● Check your understanding:
1) Copy the article about Goldman Sachs from "There has also" up to and including "of the shop.".
2) According to the article about Goldman Sachs, which publication ran the damning portrait of Solomon?
3) Pick up the article about Goldman Sachs after its last sentence and keep writing.

● Exercise text:
Mayo is not one to shrink from a fight with Solomon – as illustrated by his “the good, the bad and the ugly” dissection of Goldman’s performance at this year’s investor day – and he makes a fair point here. But it is surely also true that the momentum must be shifting away from Solomon.

After all, Goldman’s profits over the last 12 months have fallen by more than Morgan Stanley’s, and now sit behind its great rival. And even if the financials are not cratering, Goldman’s shareholders and its board must also consider the opportunities and returns missed by having indulged its adventures into decidedly non-Goldman areas.

Losing the room

That is not to say that the focus on personality hasn’t been tremendously diverting. Who doesn’t want to hear about bankers calling other bankers jerks? The latest barrage, courtesy of New York Magazine’s wonderfully damning portrait of Solomon, has been compelling.

There has also been much comment about how Solomon marks the first break from a Goldman chief executive brought up amid the supposedly more collegiate partnership approach that prevailed before the firm went public in 1999 – although that characterization of the past might come as a surprise to some of the firm’s longer-serving bankers.

Solomon joined in the year that Goldman held its IPO, and still joined as a partner – Goldman, like many of its ilk, retained many of the trappings of partnership even after that was no longer a real thing. In the early days of being listed, many of its bankers thought of the firm much as they had done before, seeing its new shareholders as a curiosity rather than fellow owners of the shop.

How far does that attitude still prevail, and how much does it fuel the resentment of a CEO that isn’t cut from quite the same cloth?

What might seem odd is that it is only now that the lustre is coming off Goldman’s reputation for strategy and financial performance that the personal attacks are coming thick and fast. After all, one might have expected Solomon’s opponents to take the gloves off only when there was no other possible conduit for their criticism.

Those who would rather see Solomon gone and are prepared to dish dirt on him to do so may feel they are doing the firm a favour in the long run

For some observers, the explanation is the reverse: the commercial missteps are being taken as a licence to uncork all those bottled-up emotions about the boss that Goldmanites seem to have been suppressing for years. Now at last can they give full vent to their fury over the DJ gigs and the private jet trips.

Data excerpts
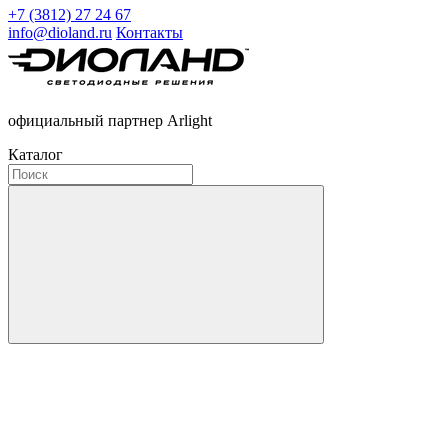
+7 (3812) 27 24 67
info@dioland.ru
Контакты
официальный партнер Arlight
Каталог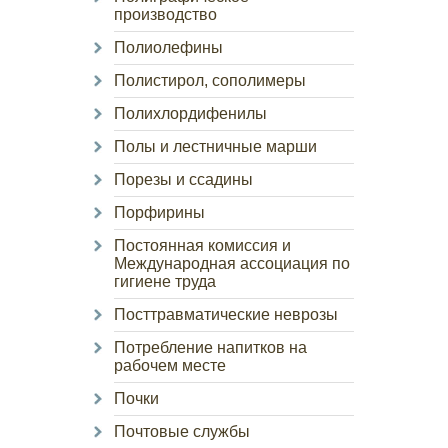
производство
Полиолефины
Полистирол, сополимеры
Полихлордифенилы
Полы и лестничные марши
Порезы и ссадины
Порфирины
Постоянная комиссия и
Международная ассоциация по
гигиене труда
Посттравматические неврозы
Потребление напитков на
рабочем месте
Почки
Почтовые службы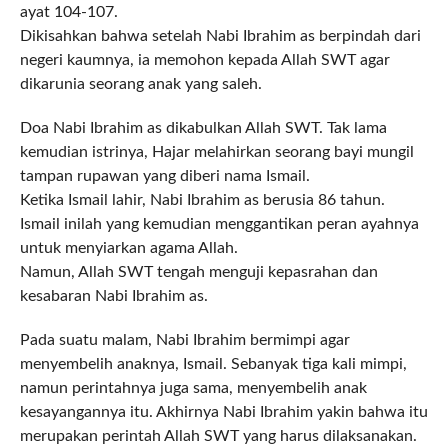
ayat 104-107.
Dikisahkan bahwa setelah Nabi Ibrahim as berpindah dari
negeri kaumnya, ia memohon kepada Allah SWT agar
dikarunia seorang anak yang saleh.
Doa Nabi Ibrahim as dikabulkan Allah SWT. Tak lama
kemudian istrinya, Hajar melahirkan seorang bayi mungil
tampan rupawan yang diberi nama Ismail.
Ketika Ismail lahir, Nabi Ibrahim as berusia 86 tahun.
Ismail inilah yang kemudian menggantikan peran ayahnya
untuk menyiarkan agama Allah.
Namun, Allah SWT tengah menguji kepasrahan dan
kesabaran Nabi Ibrahim as.
Pada suatu malam, Nabi Ibrahim bermimpi agar
menyembelih anaknya, Ismail. Sebanyak tiga kali mimpi,
namun perintahnya juga sama, menyembelih anak
kesayangannya itu. Akhirnya Nabi Ibrahim yakin bahwa itu
merupakan perintah Allah SWT yang harus dilaksanakan.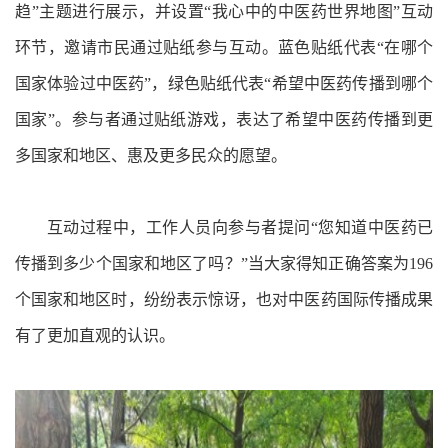
趋”主题进行展示，并设置“我心中的中医药世界地图”互动
环节，邀请市民通过贴纸参与互动。蓝色贴纸代表“在哪个
国家体验过中医药”，绿色贴纸代表“希望中医药传播到哪个
国家”。参与者通过贴纸游戏，表达了希望中医药传播到更
多国家和地区、惠及更多民众的愿望。
互动过程中，工作人员向参与者提问“您知道中医药已
传播到多少个国家和地区了吗？”当大家得知正确答案为196
个国家和地区时，纷纷表示惊讶，也对中医药国际传播成果
有了更加直观的认识。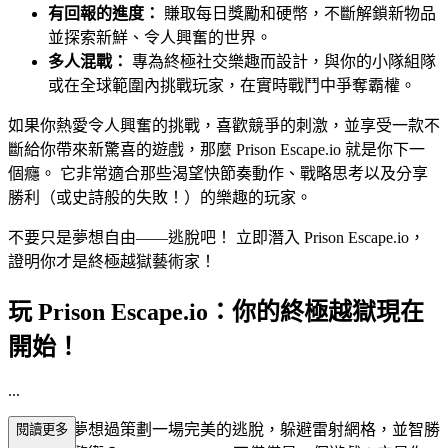
有回報的進度：
賺取每日獎勵和硬幣，不斷解鎖新物品
並探索新鮮、令人興奮的世界。
多人混戰：
專為終極社交樂趣而設計，與你的小隊組隊
或在全球範圍內挑戰玩家，在實時戰鬥中爭奪霸權。
如果你熱愛令人興奮的挑戰，喜歡競爭的刺激，並享受一款不
斷給你帶來新驚喜的遊戲，那麼 Prison Escape.io 就是你下一
個癮。 它非常適合那些渴望快節奏動作、戰略思考以及分享
勝利（或史詩般的失敗！）的樂趣的玩家。
不要只是夢想自由——逃脫吧！ 立即潛入 Prison Escape.io，
證明你才是終極越獄藝術家！
玩 Prison Escape.io：你的終極越獄現在
開始！
...
你是否曾夢想過策劃一場完美的逃脫，躲避雷射網格，並智勝
閱讀更多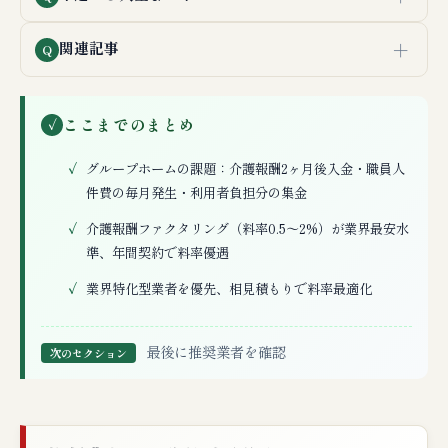
＋
関連記事
Q
ここまでのまとめ
✓
グループホームの課題：介護報酬2ヶ月後入金・職員人
件費の毎月発生・利用者負担分の集金
介護報酬ファクタリング（料率0.5〜2%）が業界最安水
準、年間契約で料率優遇
業界特化型業者を優先、相見積もりで料率最適化
最後に推奨業者を確認
次のセクション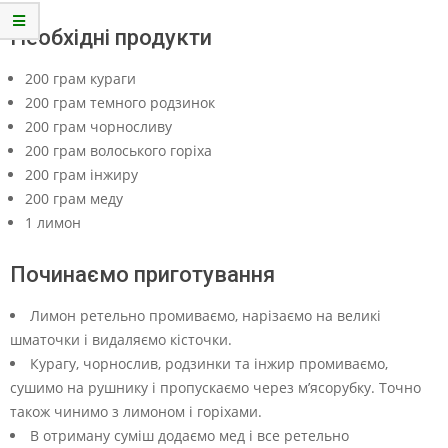
Необхідні продукти
200 грам кураги
200 грам темного родзинок
200 грам чорносливу
200 грам волоського горіха
200 грам інжиру
200 грам меду
1 лимон
Починаємо приготування
Лимон ретельно промиваємо, нарізаємо на великі
шматочки і видаляємо кісточки.
Курагу, чорнослив, родзинки та інжир промиваємо,
сушимо на рушнику і пропускаємо через м’ясорубку. Точно
також чинимо з лимоном і горіхами.
В отриману суміш додаємо мед і все ретельно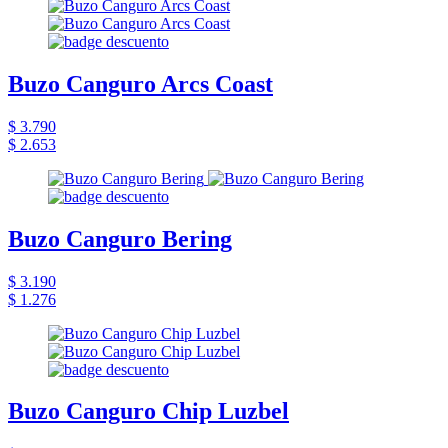
Buzo Canguro Arcs Coast
$ 3.790
$ 2.653
Buzo Canguro Bering
$ 3.190
$ 1.276
Buzo Canguro Chip Luzbel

● Task-by-task outputs:
1)
There has also been much comment about how Solomon marks the first break from a Goldman chief executive brought up amid the supposedly more collegiate partnership approach that prevailed before the firm went public in 1999 – although that characterization of the past might come as a surprise to some of the firm’s longer-serving bankers.

Solomon joined in the year that Goldman held its IPO, and still joined as a partner – Goldman, like many of its ilk, retained many of the trappings of partnership even after that was no longer a real thing. In the early days of being listed, many of its bankers thought of the firm much as they had done before, seeing its new shareholders as a curiosity rather than fellow owners of the shop.

2) New York Magazine

3)
Those who would rather see Solomon gone and are prepared to dish dirt on him to do so may feel they are doing the firm a favour in the long run – and it is also notable that third parties like the students of Hamilton College, NY, share in the dislike of Solomon that some of his own staff have expressed.

The substantive point may be the existence of the internal backlash in the first place, an approach that may ironically be providing stronger evidence that the Goldman of old is being irretrievably lost than anything in a quarterly earnings announcement ever could.

Back in 2020, at the time of Goldman’s first investor day, there was a heavy focus on heritage – where Goldman had come from, the persistence of its business principles, its DNA. The strategy being outlined, investors were assured, would not jeopardise that heritage.

At the time, we reached a different conclusion: that the firm’s change of direction in fact marked the end of what had made Goldman special, its stubborn adherence to a pure-play model of investment banking, executed in the firm’s idiosyncratic way, and with a self-confidence that dispensed with the need to justify its approach.

The public unravelling of Goldman’s image now looks like more of the same. For some, the calculation has obviously been that Solomon in post is more corrosive to Goldman’s business than the messy campaign to oust him will be.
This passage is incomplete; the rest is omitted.